__The problem__
Beginning at the line that contains "Nome do Servlet: FPBE-Aula1", repeat every line of the listing exactly through the final one.

··· Information supplied

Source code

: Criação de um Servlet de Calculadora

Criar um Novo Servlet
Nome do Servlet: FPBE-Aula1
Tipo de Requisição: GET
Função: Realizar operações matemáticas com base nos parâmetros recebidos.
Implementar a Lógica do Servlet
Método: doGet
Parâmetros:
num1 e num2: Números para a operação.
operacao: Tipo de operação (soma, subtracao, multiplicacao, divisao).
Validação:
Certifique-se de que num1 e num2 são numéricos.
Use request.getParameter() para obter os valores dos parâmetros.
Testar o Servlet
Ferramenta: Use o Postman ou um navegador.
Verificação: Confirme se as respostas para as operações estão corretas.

······

__Answer below__
Nome do Servlet: FPBE-Aula1
Tipo de Requisição: GET
Função: Realizar operações matemáticas com base nos parâmetros recebidos.
Implementar a Lógica do Servlet
Método: doGet
Parâmetros:
num1 e num2: Números para a operação.
operacao: Tipo de operação (soma, subtracao, multiplicacao, divisao).
Validação:
Certifique-se de que num1 e num2 são numéricos.
Use request.getParameter() para obter os valores dos parâmetros.
Testar o Servlet
Ferramenta: Use o Postman ou um navegador.
Verificação: Confirme se as respostas para as operações estão corretas.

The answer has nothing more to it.